Bhudeb Mukhopadhyay (1827 - 94)Anguriya Binimoy1857
Was the first historical novel written in Bengal. Its hero Shivaji engages in many battles against a clever and treacherous Aurangzeb. Man Singh persuades Shivaji to make peace with Aurangzeb. Realizing that Aurangzeb intended to confine him as a house prisoner, Shivaji escapes and returns to battle. What gives him courage and tenacity is his belief that he is a nationalist fighting for the freedom of Hindus.
Thakazhi Sivasankara Pillai (1912 - 99) ,Chemmeen (Shrimp)1956
It is set in fishing community in Kerala, and characters speak a variety of Malayalam used by fisherfolk in the region. The film Chemmeen, directed by Ramu Kariat, was made in 1965.
BankimAnandamath1882
It is a novel about a secret Hindu militia that fights Muslims to establish a Hindu kingdom. It was a novel that inspired many kinds of freedom fighters.
PremchandRangbhoomi (The Arena)
It has characters that create a community based on democratic values. Central character, Surdas, is a visually impaired beggar from a so-called ‘untouchable’ caste. The very act of choosing such a person as the ‘hero’ of a novel is significant. It makes the lives of the most oppressed section of society as worthy of literary reflection.

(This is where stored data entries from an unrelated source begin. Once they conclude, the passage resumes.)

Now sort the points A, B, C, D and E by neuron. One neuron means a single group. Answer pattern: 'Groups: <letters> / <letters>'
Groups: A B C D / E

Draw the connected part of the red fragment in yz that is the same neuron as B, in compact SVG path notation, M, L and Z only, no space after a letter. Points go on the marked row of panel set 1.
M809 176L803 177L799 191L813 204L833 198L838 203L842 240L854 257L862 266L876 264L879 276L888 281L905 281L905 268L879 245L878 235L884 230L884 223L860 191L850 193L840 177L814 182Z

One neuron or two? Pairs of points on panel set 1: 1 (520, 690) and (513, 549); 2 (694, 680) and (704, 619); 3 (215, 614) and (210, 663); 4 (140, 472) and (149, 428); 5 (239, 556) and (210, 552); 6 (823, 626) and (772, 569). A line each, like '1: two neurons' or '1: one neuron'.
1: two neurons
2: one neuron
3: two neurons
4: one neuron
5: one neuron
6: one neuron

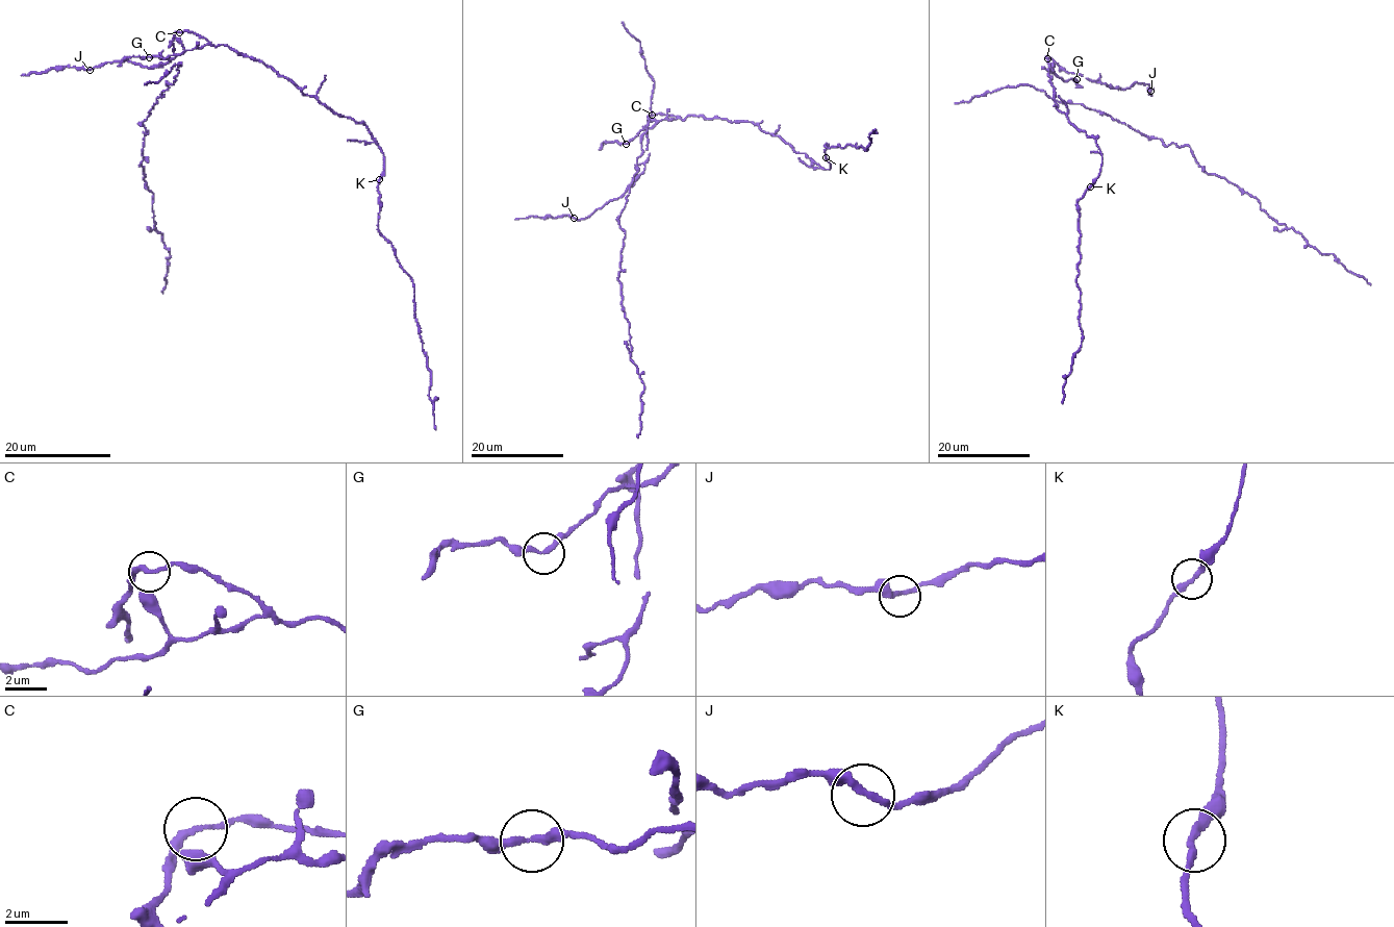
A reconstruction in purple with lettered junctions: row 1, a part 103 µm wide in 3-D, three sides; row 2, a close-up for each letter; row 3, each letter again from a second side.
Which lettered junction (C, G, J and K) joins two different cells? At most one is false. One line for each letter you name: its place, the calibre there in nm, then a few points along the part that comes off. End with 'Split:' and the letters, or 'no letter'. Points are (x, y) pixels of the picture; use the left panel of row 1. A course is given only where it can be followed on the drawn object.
Split: no letter

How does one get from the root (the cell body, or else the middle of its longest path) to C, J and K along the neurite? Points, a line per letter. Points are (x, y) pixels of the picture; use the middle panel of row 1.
C: (681, 120), (652, 115)
J: (681, 120), (652, 115), (647, 126), (650, 155), (643, 172), (619, 197), (610, 199), (584, 218), (574, 218)
K: (681, 120), (694, 115), (752, 122), (824, 169), (830, 168), (826, 157)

His novels are filled with all kinds of powerful characters drawn from all levels of society. He rejected nostalgic obsession with history. His novels look towards the future without forgetting the importance of the past.

PremchandGodan (gift of Cow)1936
It is his best known work. It is an epic of the Indian peasantry. Novel tells the moving story of Hori and his wife Dhania, a peasant couple. Landlords, moneylenders, priests and colonial bureaucrats – all those who hold power in society – form a network of oppression, rob their land and make them into landless laborers. Yet Hori and Dhania retain their dignity to the end.
Rabindranath TagoreGhare Baire1916
It were historical and later based on domestic relationships and focused on women and nationalism. Concerns are featured in his Ghare Baire (1916) translated in 1919 as The Home and the World. The story is about Bimala, wife of Nikhilesh, a liberal landlord who believes that he can save his country by patiently bettering the lives of its poor and marginal sections. But Bimala is attracted to Sandip, her husband՚s friend and a firebrand extremist. Sandip is so completely dedicated to throwing out the British that he does not mind if the poor ‘low’ castes suffer and Muslims are made to feel like outsiders. By becoming a part of Sandip՚s group, Bimala gets a sense of self-worth and self-esteem. Bimala may be admired by the young males of the group but she cannot influence their decisions. Indeed, she is used by Sandip to acquire funds for the movement. Tagore՚s novels make us rethink both man-woman relationships and nationalism.